O cenário macro é o pano de fundo para a aceleração das
mudanças. As crises inimagináveis do momento - climáticas, sanitárias,
econômicas e institucionais - desafiam a ordem mundial e impõem um apelo à ação
aos agentes de mercado para, que, literalmente, ajudem a salvar o planeta.
Especificamente no campo de Compliance, as grandes mudanças
regulatórias ocorridas na última década, representadas em avanços legislativos
no Brasil, como a lei anticorrupção e a lei geral de proteção de dados, bem
como movimentos sociais globais, como Me too e Black Lives Matter, trouxeram
para as empresas a necessidade urgente de se adequarem e oferecerem respostas
às demandas contemporâneas.
Mas tempos de ESG são, também, tempos de greenwashing. E aí,
não basta parecer, tem que ser. Nesse sentido, Compliance assume um papel
fundamental na implementação de uma agenda ESG séria. É claro que a observação
da regulação societária e de boas práticas de governança corporativa são
essenciais para o cumprimento das obrigações assumidas pela empresa com os
stakeholders.
Compliance, porém, ao
se concentrar nos aspectos intrínsecos da empresa, contribui para que as
mudanças na organização se tornem parte de sua identidade. Esse mesmo
consumidor que espera que as empresas e seus líderes exerçam sua influência
positivamente também quer, verdadeiramente, se conectar com seus valores.

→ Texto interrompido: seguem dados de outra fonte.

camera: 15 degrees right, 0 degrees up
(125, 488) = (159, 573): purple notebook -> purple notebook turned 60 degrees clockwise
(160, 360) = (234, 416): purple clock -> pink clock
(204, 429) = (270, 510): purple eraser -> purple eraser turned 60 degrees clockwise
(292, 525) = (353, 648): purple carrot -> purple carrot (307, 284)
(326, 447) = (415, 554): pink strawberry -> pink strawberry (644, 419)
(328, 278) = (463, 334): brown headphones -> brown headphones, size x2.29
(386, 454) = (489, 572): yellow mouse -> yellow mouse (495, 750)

Um Código de Conduta que defina claramente quais os
princípios éticos da empresa; um departamento de Compliance efetivo que apure
desvios e aplique as penalidades; um sistema de controles internos que previna
fraudes; um ambiente de trabalho seguro que permita que diversidade se converta
em inclusão; tudo isso estabelece as bases para que a organização possa
legitimamente alcançar suas metas, preservando sua essência.
Mas Compliance pode
ir além como vetor de implementação das demais pautas ESG. Ao se falar em
conexão com os valores do ecossistema em que as empresas estão inseridas,
Compliance pode servir como ponte entre a organização e sua comunidade. Afinal,
Compliance significa exatamente o cumprimento de regras que traduzem os valores
éticos da empresa e o que eles representam. Portanto, nesse contexto, é
esperado liderança também dos agentes de Compliance, que devem compreender o
seu papel de guia dentro das organizações nos mais variados temas éticos.

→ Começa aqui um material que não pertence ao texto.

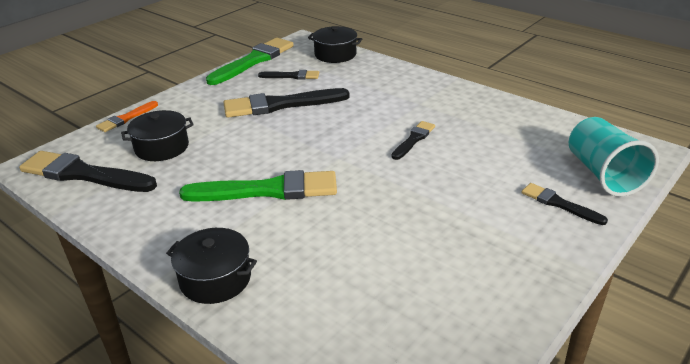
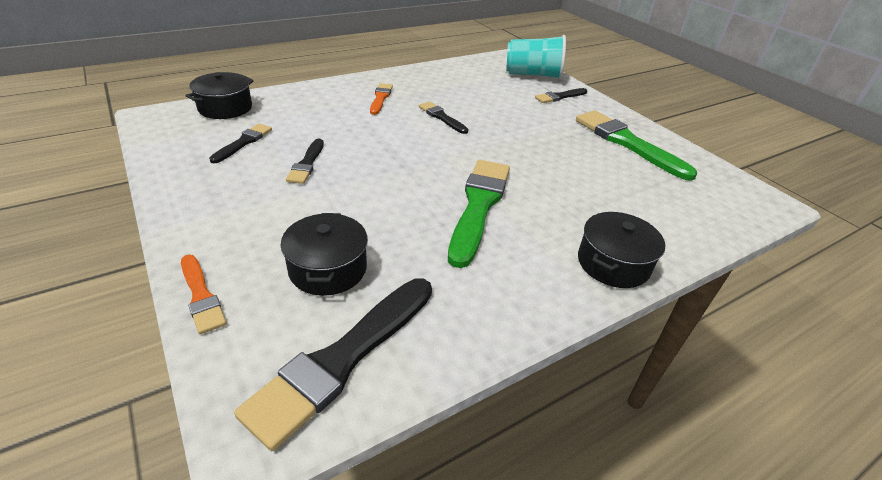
camera: 75 degrees left, 5 degrees up
(253, 61) = (161, 157): green brush -> green brush (627, 143)
(280, 105) = (307, 164): black brush -> black brush, size x0.53
(420, 102) = (380, 98): none -> orange brush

O programa de integridade de prateleira, que se propõe
apenas a cumprir requisitos mínimos, não será suficiente para lidar com os
dilemas que estão surgindo. Questões como, por exemplo, relações interpessoais
e respeito; transparência e privacidade; metaverso e ética digital, já estão na
pauta, e o seu enfrentamento requer profissionais de Compliance preparados para
o tamanho do desafio.
Não há como negar que existam custos de implementação e
manutenção de sistemas de integridade. Há os custos financeiros, sobre os quais
muito já se fala, mas, há, também, os custos estratégicos. Em muitos casos,
decisões comerciais, de investimento ou de recursos humanos precisam ser
revistas por questões de Compliance. Administrar tais custos pode ser
trabalhoso e desgastante; requer vontade da organização.

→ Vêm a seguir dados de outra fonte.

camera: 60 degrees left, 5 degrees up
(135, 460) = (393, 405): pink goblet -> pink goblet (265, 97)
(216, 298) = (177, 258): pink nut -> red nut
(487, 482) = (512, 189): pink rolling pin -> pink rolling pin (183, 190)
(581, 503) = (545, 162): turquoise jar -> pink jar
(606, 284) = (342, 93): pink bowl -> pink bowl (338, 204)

A conta se fecha, justamente, com o capital reputacional que
Compliance adiciona à equação. Mais do que compor a agenda ESG, como um subitem
de governança, Compliance cria as bases para que essa agenda possa se
desenvolver e dar frutos. Uma empresa na qual a sociedade confia consolida seus
valores e sua reputação, e Compliance tem papel fundamental nessa fórmula
vencedora. Porém, muito mais do que adicionar reputação a essa equação de valor
coletivo, Compliance traz em si o valor individual da busca do bem maior. No
fim das contas, com Compliance, estamos todos no lucro.
Carolina Bueno Junqueira é advogada e Diretora de Compliance e Riscos no Grupo Globo.